[Stored data]
════════════════
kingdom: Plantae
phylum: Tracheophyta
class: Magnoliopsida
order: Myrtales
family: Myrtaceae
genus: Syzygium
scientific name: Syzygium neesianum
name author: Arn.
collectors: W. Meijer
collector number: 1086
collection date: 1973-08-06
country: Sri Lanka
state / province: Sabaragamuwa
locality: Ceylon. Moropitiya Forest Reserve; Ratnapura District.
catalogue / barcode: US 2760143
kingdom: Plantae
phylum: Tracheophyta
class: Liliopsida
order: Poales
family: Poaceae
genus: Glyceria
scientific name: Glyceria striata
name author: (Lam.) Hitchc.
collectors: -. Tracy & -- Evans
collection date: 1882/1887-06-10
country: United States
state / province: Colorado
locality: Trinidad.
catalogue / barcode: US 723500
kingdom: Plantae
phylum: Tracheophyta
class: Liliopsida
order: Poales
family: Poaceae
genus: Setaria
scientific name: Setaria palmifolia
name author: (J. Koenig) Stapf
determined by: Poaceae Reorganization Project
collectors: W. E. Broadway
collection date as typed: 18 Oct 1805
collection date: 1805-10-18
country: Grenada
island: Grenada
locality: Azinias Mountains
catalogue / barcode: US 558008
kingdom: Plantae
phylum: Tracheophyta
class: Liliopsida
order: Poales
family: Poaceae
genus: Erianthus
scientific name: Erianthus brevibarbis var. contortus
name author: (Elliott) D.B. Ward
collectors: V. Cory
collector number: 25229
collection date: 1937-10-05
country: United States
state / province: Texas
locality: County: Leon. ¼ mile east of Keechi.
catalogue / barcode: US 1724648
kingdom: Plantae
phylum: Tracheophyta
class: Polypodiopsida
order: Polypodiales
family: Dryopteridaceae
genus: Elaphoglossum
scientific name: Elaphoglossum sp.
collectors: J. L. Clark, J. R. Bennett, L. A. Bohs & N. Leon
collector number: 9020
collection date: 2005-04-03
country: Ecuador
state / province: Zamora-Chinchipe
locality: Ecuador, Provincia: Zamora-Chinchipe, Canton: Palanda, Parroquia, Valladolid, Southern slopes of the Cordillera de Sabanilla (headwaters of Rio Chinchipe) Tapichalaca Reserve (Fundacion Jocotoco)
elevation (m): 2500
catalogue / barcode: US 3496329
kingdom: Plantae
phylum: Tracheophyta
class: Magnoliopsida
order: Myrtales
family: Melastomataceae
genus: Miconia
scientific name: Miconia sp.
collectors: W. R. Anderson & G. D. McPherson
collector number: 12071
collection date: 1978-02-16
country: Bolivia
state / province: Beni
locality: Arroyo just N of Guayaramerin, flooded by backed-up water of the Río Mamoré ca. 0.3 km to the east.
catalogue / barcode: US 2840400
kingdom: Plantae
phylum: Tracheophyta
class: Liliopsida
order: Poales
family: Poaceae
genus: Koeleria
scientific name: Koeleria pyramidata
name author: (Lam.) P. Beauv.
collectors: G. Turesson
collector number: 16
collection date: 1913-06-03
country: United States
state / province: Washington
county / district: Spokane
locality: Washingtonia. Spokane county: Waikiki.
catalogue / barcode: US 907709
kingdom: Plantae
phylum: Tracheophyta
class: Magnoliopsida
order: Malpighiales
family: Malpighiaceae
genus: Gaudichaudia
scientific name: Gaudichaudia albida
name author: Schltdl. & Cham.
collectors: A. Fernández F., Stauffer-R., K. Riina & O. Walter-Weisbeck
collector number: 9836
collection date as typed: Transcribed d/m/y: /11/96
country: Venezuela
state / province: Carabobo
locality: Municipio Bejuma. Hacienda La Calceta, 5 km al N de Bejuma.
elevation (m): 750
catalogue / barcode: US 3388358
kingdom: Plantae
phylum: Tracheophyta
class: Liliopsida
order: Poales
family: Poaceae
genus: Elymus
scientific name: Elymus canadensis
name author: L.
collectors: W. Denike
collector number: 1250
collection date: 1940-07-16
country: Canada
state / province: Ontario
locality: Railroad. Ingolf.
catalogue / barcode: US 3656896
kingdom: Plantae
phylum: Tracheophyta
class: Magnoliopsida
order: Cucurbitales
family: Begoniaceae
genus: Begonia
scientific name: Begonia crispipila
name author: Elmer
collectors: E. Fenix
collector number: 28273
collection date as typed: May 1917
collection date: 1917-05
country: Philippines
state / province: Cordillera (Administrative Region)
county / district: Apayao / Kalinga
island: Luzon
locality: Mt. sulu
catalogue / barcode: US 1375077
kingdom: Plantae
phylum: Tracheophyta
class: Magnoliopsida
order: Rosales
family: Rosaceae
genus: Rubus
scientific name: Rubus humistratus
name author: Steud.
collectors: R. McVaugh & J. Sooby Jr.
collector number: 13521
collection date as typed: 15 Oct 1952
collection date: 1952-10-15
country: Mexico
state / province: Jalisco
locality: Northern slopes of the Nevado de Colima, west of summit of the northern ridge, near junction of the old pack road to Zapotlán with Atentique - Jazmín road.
════════════════
What is needed: Retype every line of the material above, character for character.

Exercise answer:
kingdom: Plantae
phylum: Tracheophyta
class: Magnoliopsida
order: Myrtales
family: Myrtaceae
genus: Syzygium
scientific name: Syzygium neesianum
name author: Arn.
collectors: W. Meijer
collector number: 1086
collection date: 1973-08-06
country: Sri Lanka
state / province: Sabaragamuwa
locality: Ceylon. Moropitiya Forest Reserve; Ratnapura District.
catalogue / barcode: US 2760143
kingdom: Plantae
phylum: Tracheophyta
class: Liliopsida
order: Poales
family: Poaceae
genus: Glyceria
scientific name: Glyceria striata
name author: (Lam.) Hitchc.
collectors: -. Tracy & -- Evans
collection date: 1882/1887-06-10
country: United States
state / province: Colorado
locality: Trinidad.
catalogue / barcode: US 723500
kingdom: Plantae
phylum: Tracheophyta
class: Liliopsida
order: Poales
family: Poaceae
genus: Setaria
scientific name: Setaria palmifolia
name author: (J. Koenig) Stapf
determined by: Poaceae Reorganization Project
collectors: W. E. Broadway
collection date as typed: 18 Oct 1805
collection date: 1805-10-18
country: Grenada
island: Grenada
locality: Azinias Mountains
catalogue / barcode: US 558008
kingdom: Plantae
phylum: Tracheophyta
class: Liliopsida
order: Poales
family: Poaceae
genus: Erianthus
scientific name: Erianthus brevibarbis var. contortus
name author: (Elliott) D.B. Ward
collectors: V. Cory
collector number: 25229
collection date: 1937-10-05
country: United States
state / province: Texas
locality: County: Leon. ¼ mile east of Keechi.
catalogue / barcode: US 1724648
kingdom: Plantae
phylum: Tracheophyta
class: Polypodiopsida
order: Polypodiales
family: Dryopteridaceae
genus: Elaphoglossum
scientific name: Elaphoglossum sp.
collectors: J. L. Clark, J. R. Bennett, L. A. Bohs & N. Leon
collector number: 9020
collection date: 2005-04-03
country: Ecuador
state / province: Zamora-Chinchipe
locality: Ecuador, Provincia: Zamora-Chinchipe, Canton: Palanda, Parroquia, Valladolid, Southern slopes of the Cordillera de Sabanilla (headwaters of Rio Chinchipe) Tapichalaca Reserve (Fundacion Jocotoco)
elevation (m): 2500
catalogue / barcode: US 3496329
kingdom: Plantae
phylum: Tracheophyta
class: Magnoliopsida
order: Myrtales
family: Melastomataceae
genus: Miconia
scientific name: Miconia sp.
collectors: W. R. Anderson & G. D. McPherson
collector number: 12071
collection date: 1978-02-16
country: Bolivia
state / province: Beni
locality: Arroyo just N of Guayaramerin, flooded by backed-up water of the Río Mamoré ca. 0.3 km to the east.
catalogue / barcode: US 2840400
kingdom: Plantae
phylum: Tracheophyta
class: Liliopsida
order: Poales
family: Poaceae
genus: Koeleria
scientific name: Koeleria pyramidata
name author: (Lam.) P. Beauv.
collectors: G. Turesson
collector number: 16
collection date: 1913-06-03
country: United States
state / province: Washington
county / district: Spokane
locality: Washingtonia. Spokane county: Waikiki.
catalogue / barcode: US 907709
kingdom: Plantae
phylum: Tracheophyta
class: Magnoliopsida
order: Malpighiales
family: Malpighiaceae
genus: Gaudichaudia
scientific name: Gaudichaudia albida
name author: Schltdl. & Cham.
collectors: A. Fernández F., Stauffer-R., K. Riina & O. Walter-Weisbeck
collector number: 9836
collection date as typed: Transcribed d/m/y: /11/96
country: Venezuela
state / province: Carabobo
locality: Municipio Bejuma. Hacienda La Calceta, 5 km al N de Bejuma.
elevation (m): 750
catalogue / barcode: US 3388358
kingdom: Plantae
phylum: Tracheophyta
class: Liliopsida
order: Poales
family: Poaceae
genus: Elymus
scientific name: Elymus canadensis
name author: L.
collectors: W. Denike
collector number: 1250
collection date: 1940-07-16
country: Canada
state / province: Ontario
locality: Railroad. Ingolf.
catalogue / barcode: US 3656896
kingdom: Plantae
phylum: Tracheophyta
class: Magnoliopsida
order: Cucurbitales
family: Begoniaceae
genus: Begonia
scientific name: Begonia crispipila
name author: Elmer
collectors: E. Fenix
collector number: 28273
collection date as typed: May 1917
collection date: 1917-05
country: Philippines
state / province: Cordillera (Administrative Region)
county / district: Apayao / Kalinga
island: Luzon
locality: Mt. sulu
catalogue / barcode: US 1375077
kingdom: Plantae
phylum: Tracheophyta
class: Magnoliopsida
order: Rosales
family: Rosaceae
genus: Rubus
scientific name: Rubus humistratus
name author: Steud.
collectors: R. McVaugh & J. Sooby Jr.
collector number: 13521
collection date as typed: 15 Oct 1952
collection date: 1952-10-15
country: Mexico
state / province: Jalisco
locality: Northern slopes of the Nevado de Colima, west of summit of the northern ridge, near junction of the old pack road to Zapotlán with Atentique - Jazmín road.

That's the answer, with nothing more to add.